The 50mm F1 suffers from color fringing from about F1 until F2.
Meanwhile, the 56mm F1.2 WR might suffer from color fringing, but it clears up by F2.8.
This all being said, I did feel like the color fringing on the 50mm F1 was much more noticeable over the 56mm F1.2 WR.
The 56mm F1.2 WR’s sample photos were zoomed in at over 100%, while the 50mm F1’s were straight out of the camera.
Does F1 versus F1.2 really make a big difference in low-light?
Not really. There’s a much bigger difference between the 50-140 F2.8 and this 56mm F1.2/50mm F1 combination.
For this minimal difference, I would advise most people to just raise their ISO by half a stop. I don’t think I have ever noticed a difference between ISO 800 and 1200, for example.

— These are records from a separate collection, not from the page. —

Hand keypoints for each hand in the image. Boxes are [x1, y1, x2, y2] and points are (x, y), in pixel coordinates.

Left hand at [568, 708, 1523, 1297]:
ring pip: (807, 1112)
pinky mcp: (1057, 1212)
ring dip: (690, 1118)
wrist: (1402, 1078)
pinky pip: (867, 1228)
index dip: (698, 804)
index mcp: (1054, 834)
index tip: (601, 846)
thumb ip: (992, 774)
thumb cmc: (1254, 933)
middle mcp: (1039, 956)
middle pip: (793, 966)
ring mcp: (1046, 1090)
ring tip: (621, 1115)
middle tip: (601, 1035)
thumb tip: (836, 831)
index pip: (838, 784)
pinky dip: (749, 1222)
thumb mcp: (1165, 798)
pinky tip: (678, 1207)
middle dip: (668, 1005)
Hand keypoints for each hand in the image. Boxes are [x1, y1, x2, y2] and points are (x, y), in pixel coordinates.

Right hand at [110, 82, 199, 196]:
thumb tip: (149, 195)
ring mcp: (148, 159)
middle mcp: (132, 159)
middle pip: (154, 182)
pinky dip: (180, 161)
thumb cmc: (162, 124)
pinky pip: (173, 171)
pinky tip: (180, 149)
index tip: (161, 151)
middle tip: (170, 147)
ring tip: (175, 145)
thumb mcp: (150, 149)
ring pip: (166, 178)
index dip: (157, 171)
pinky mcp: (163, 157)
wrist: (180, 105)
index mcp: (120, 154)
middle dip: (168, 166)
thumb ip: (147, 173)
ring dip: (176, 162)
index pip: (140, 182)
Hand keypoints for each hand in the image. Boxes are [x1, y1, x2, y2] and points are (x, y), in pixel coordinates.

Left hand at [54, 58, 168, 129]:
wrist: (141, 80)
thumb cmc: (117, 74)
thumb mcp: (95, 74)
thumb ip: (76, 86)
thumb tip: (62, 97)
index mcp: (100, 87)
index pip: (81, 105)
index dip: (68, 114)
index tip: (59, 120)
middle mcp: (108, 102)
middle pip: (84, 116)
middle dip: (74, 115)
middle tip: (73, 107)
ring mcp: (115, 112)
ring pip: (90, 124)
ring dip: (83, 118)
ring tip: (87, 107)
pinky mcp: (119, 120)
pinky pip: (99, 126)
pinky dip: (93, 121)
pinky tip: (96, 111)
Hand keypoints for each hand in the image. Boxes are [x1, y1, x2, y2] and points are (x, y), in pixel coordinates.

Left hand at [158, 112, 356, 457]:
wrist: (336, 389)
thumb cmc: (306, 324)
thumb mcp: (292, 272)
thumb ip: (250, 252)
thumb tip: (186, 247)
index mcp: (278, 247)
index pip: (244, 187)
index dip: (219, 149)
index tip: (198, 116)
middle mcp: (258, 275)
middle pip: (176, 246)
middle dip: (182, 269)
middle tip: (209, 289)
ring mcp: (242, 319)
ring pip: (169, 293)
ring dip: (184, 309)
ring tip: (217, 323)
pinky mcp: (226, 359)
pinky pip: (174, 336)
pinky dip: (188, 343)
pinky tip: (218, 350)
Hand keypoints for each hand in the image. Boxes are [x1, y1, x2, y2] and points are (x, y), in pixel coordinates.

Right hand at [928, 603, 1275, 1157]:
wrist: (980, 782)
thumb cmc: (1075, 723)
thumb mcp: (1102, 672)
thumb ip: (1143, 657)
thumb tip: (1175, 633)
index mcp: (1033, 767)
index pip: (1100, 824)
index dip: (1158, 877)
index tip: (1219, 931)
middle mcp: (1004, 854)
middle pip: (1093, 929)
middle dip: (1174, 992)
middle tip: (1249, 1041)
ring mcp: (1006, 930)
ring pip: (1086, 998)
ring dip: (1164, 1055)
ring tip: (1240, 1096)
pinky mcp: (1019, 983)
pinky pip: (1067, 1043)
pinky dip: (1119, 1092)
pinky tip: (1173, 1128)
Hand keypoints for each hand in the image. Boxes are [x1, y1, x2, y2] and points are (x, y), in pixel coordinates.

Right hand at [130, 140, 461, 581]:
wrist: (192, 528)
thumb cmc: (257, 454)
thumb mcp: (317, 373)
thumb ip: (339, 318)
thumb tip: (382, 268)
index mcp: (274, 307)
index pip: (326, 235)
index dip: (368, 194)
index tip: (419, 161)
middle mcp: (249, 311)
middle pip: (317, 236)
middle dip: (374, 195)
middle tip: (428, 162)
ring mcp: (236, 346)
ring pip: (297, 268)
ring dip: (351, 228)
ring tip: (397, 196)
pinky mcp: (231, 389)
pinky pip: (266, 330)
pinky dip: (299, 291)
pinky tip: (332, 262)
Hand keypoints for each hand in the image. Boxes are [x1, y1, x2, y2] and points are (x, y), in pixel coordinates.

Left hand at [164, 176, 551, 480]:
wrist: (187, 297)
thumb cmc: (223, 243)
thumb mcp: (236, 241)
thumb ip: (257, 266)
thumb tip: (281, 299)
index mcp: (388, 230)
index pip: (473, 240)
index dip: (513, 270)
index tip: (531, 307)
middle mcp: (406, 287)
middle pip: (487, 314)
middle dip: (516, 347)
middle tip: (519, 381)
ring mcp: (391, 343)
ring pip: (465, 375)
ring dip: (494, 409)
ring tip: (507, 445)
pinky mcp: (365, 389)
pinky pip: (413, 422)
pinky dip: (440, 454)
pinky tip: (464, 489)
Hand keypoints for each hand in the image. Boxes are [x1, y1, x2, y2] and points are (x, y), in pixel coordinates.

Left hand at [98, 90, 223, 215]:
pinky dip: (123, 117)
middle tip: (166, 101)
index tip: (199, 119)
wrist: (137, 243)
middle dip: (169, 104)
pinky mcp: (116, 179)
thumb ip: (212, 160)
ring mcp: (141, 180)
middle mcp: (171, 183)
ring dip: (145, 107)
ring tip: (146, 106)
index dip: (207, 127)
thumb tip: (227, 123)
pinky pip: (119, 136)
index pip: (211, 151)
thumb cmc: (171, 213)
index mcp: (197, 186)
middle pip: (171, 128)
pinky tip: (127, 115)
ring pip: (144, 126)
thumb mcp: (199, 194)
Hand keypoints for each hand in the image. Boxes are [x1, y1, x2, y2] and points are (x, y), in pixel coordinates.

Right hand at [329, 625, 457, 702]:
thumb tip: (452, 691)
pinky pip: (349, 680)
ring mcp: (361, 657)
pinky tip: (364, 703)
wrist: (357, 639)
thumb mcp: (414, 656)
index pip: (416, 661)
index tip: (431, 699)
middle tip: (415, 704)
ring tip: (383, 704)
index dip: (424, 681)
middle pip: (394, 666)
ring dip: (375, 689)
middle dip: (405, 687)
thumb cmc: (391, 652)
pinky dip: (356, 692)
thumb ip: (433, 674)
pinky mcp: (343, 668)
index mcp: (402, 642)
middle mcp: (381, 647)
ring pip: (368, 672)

Here is a picture of the bokeh balls test again, but this time I wanted to let you know that this was shot at 1/250/s, at F1.2, with an ISO of 800, and the environment where I shoot these tests has almost no external lighting.
If you are concerned about the light-gathering capability of any of these lenses, I would actually recommend purchasing an external light.
Why should I pick the 50mm F1.0 over the 56mm F1.2?
- Social Media
If you want to say you own the F1 lens with autofocus. Honestly, not too many people would care.
Why should I pick the 56mm F1.2 over the 5omm F1.0?
- Image Quality
- Better lens.
My Final Ratings
Fujifilm 50mm F1
This lens loses an entire point in the reliability portion.
-.5 is for the autofocus –.5 is for the image sharpness
We lose -0.5 for the bokeh balls. Also, we lose -0.5 for the manual focusing experience.
Total: 16.5/20 or about 82.5%
Am I thankful that I had the opportunity to try this lens out? Yes, absolutely.
Would I purchase this lens? No, I would not.
Fujifilm 56mm F1.2 WR
I hate deducting two points, but I found the autofocus to just make things and life difficult.
Fujifilm is not keeping up with their peers, and it’s starting to show in their lens construction, too.
85 millimeters is a highly functional lens. Does it create some unnecessary balance on smaller cameras? Yes. Are people going to notice it too much? No.
Total: 18/20 or 90%
For Fujifilm photographers, the only downside is the autofocus. Otherwise, this is a perfect lens by Fujifilm.